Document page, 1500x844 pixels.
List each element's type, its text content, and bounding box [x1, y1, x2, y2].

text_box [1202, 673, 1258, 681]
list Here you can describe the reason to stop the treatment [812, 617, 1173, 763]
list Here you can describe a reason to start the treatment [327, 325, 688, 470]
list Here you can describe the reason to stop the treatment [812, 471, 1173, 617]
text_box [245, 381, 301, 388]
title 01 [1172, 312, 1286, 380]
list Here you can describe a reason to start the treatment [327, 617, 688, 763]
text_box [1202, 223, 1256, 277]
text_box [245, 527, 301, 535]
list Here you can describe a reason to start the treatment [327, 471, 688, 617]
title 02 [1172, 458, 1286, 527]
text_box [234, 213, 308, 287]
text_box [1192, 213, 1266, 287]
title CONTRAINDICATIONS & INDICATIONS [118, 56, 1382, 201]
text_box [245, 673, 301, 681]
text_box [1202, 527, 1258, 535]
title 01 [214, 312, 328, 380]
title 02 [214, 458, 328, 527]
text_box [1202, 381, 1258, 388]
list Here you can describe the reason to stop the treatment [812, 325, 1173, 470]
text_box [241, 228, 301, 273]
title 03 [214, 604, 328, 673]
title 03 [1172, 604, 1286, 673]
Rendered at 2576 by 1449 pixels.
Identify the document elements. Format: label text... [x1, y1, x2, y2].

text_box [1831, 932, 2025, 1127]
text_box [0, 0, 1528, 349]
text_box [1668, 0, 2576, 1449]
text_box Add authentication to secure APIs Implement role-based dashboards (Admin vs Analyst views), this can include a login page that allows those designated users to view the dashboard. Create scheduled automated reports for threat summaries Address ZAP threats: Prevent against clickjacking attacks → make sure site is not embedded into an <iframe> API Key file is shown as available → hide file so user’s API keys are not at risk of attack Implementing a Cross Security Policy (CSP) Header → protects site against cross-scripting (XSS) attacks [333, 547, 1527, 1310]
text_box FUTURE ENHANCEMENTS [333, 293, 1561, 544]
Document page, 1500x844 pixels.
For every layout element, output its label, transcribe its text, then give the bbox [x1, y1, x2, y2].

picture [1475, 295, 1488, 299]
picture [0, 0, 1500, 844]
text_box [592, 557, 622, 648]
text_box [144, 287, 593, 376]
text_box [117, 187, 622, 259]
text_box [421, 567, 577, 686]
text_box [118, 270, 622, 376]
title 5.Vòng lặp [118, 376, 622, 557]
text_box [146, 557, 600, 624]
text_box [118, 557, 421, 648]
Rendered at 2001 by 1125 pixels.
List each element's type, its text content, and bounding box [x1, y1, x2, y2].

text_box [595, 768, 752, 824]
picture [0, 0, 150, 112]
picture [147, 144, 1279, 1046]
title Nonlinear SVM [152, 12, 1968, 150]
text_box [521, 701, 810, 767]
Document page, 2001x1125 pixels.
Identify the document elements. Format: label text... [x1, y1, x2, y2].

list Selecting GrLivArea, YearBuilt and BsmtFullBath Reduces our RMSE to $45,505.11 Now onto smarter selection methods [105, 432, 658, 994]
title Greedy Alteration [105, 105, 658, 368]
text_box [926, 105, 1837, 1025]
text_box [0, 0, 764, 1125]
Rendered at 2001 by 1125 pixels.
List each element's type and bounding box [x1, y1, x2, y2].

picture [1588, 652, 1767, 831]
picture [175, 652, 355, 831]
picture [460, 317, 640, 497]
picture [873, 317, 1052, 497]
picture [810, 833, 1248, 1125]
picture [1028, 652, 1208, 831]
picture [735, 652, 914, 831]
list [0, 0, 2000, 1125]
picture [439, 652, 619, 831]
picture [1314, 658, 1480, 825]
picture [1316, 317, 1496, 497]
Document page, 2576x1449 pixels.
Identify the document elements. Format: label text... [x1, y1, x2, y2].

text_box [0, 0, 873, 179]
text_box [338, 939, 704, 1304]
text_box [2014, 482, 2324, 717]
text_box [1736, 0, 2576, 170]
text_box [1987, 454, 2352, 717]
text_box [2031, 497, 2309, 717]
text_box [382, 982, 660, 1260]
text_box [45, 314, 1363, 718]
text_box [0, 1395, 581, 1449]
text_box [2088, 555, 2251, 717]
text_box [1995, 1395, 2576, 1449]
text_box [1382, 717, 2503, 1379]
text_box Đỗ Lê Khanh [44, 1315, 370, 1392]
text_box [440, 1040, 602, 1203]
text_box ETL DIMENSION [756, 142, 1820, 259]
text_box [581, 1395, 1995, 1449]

=== TASK ITEM ===
Every line of the material is to be set down again verbatim.

=== ANSWER BOX ===
Document page, 1500x844 pixels.
List each element's type, its text content, and bounding box [x1, y1, x2, y2].

text_box [1202, 673, 1258, 681]
list Here you can describe the reason to stop the treatment [812, 617, 1173, 763]
list Here you can describe a reason to start the treatment [327, 325, 688, 470]
list Here you can describe the reason to stop the treatment [812, 471, 1173, 617]
text_box [245, 381, 301, 388]
title 01 [1172, 312, 1286, 380]
list Here you can describe a reason to start the treatment [327, 617, 688, 763]
text_box [1202, 223, 1256, 277]
text_box [245, 527, 301, 535]
list Here you can describe a reason to start the treatment [327, 471, 688, 617]
title 02 [1172, 458, 1286, 527]
text_box [234, 213, 308, 287]
text_box [1192, 213, 1266, 287]
title CONTRAINDICATIONS & INDICATIONS [118, 56, 1382, 201]
text_box [245, 673, 301, 681]
text_box [1202, 527, 1258, 535]
title 01 [214, 312, 328, 380]
title 02 [214, 458, 328, 527]
text_box [1202, 381, 1258, 388]
list Here you can describe the reason to stop the treatment [812, 325, 1173, 470]
text_box [241, 228, 301, 273]
title 03 [214, 604, 328, 673]
title 03 [1172, 604, 1286, 673]
Rendered at 2576 by 1449 pixels.
Identify the document elements. Format: label text... [x1, y1, x2, y2].

text_box [1831, 932, 2025, 1127]
text_box [0, 0, 1528, 349]
text_box [1668, 0, 2576, 1449]
text_box Add authentication to secure APIs Implement role-based dashboards (Admin vs Analyst views), this can include a login page that allows those designated users to view the dashboard. Create scheduled automated reports for threat summaries Address ZAP threats: Prevent against clickjacking attacks → make sure site is not embedded into an <iframe> API Key file is shown as available → hide file so user’s API keys are not at risk of attack Implementing a Cross Security Policy (CSP) Header → protects site against cross-scripting (XSS) attacks [333, 547, 1527, 1310]
text_box FUTURE ENHANCEMENTS [333, 293, 1561, 544]
Document page, 1500x844 pixels.
For every layout element, output its label, transcribe its text, then give the bbox [x1, y1, x2, y2].

picture [1475, 295, 1488, 299]
picture [0, 0, 1500, 844]
text_box [592, 557, 622, 648]
text_box [144, 287, 593, 376]
text_box [117, 187, 622, 259]
text_box [421, 567, 577, 686]
text_box [118, 270, 622, 376]
title 5.Vòng lặp [118, 376, 622, 557]
text_box [146, 557, 600, 624]
text_box [118, 557, 421, 648]
Rendered at 2001 by 1125 pixels.
List each element's type, its text content, and bounding box [x1, y1, x2, y2].

text_box [595, 768, 752, 824]
picture [0, 0, 150, 112]
picture [147, 144, 1279, 1046]
title Nonlinear SVM [152, 12, 1968, 150]
text_box [521, 701, 810, 767]
Document page, 2001x1125 pixels.
Identify the document elements. Format: label text... [x1, y1, x2, y2].

list Selecting GrLivArea, YearBuilt and BsmtFullBath Reduces our RMSE to $45,505.11 Now onto smarter selection methods [105, 432, 658, 994]
title Greedy Alteration [105, 105, 658, 368]
text_box [926, 105, 1837, 1025]
text_box [0, 0, 764, 1125]
Rendered at 2001 by 1125 pixels.
List each element's type and bounding box [x1, y1, x2, y2].

picture [1588, 652, 1767, 831]
picture [175, 652, 355, 831]
picture [460, 317, 640, 497]
picture [873, 317, 1052, 497]
picture [810, 833, 1248, 1125]
picture [1028, 652, 1208, 831]
picture [735, 652, 914, 831]
list [0, 0, 2000, 1125]
picture [439, 652, 619, 831]
picture [1314, 658, 1480, 825]
picture [1316, 317, 1496, 497]
Document page, 2576x1449 pixels.
Identify the document elements. Format: label text... [x1, y1, x2, y2].

text_box [0, 0, 873, 179]
text_box [338, 939, 704, 1304]
text_box [2014, 482, 2324, 717]
text_box [1736, 0, 2576, 170]
text_box [1987, 454, 2352, 717]
text_box [2031, 497, 2309, 717]
text_box [382, 982, 660, 1260]
text_box [45, 314, 1363, 718]
text_box [0, 1395, 581, 1449]
text_box [2088, 555, 2251, 717]
text_box [1995, 1395, 2576, 1449]
text_box [1382, 717, 2503, 1379]
text_box Đỗ Lê Khanh [44, 1315, 370, 1392]
text_box [440, 1040, 602, 1203]
text_box ETL DIMENSION [756, 142, 1820, 259]
text_box [581, 1395, 1995, 1449]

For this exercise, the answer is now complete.